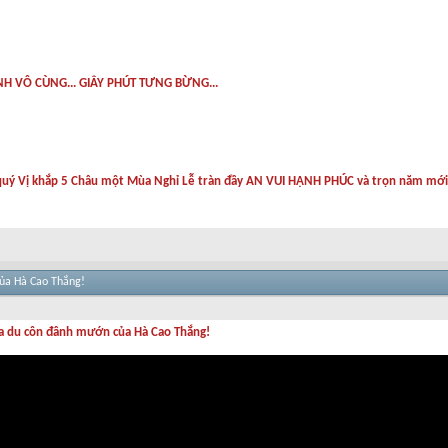
H VÔ CÙNG... GIÂY PHÚT TƯNG BỪNG...
quý Vị khắp 5 Châu một Mùa Nghỉ Lễ tràn đầy AN VUI HẠNH PHÚC và trọn năm mớ
ủa Hà Cao Thắng!
a du côn đânh mướn của Hà Cao Thắng!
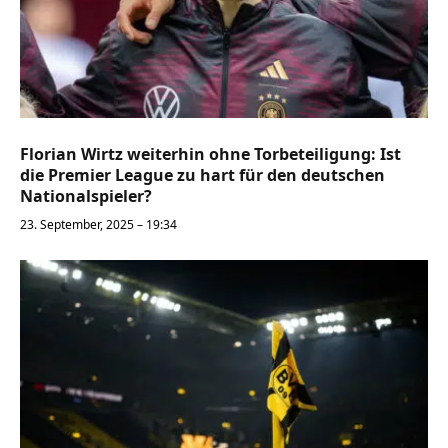
Florian Wirtz weiterhin ohne Torbeteiligung: Ist
die Premier League zu hart für den deutschen
Nationalspieler?
23. September, 2025 – 19:34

··········

> [TASK ITEM]: Arrange every line of text read from the entries above as a numbered list, skipping any blank lines. Leave the pictures out.

> [EXERCISE SOLUTION]:
1. H VÔ CÙNG... GIÂY PHÚT TƯNG BỪNG...
2. quý Vị khắp 5 Châu một Mùa Nghỉ Lễ tràn đầy AN VUI HẠNH PHÚC và trọn năm mớ
3. ủa Hà Cao Thắng!
4. a du côn đânh mướn của Hà Cao Thắng!
5. Florian Wirtz weiterhin ohne Torbeteiligung: Ist
6. die Premier League zu hart für den deutschen
7. Nationalspieler?
8. 23. September, 2025 – 19:34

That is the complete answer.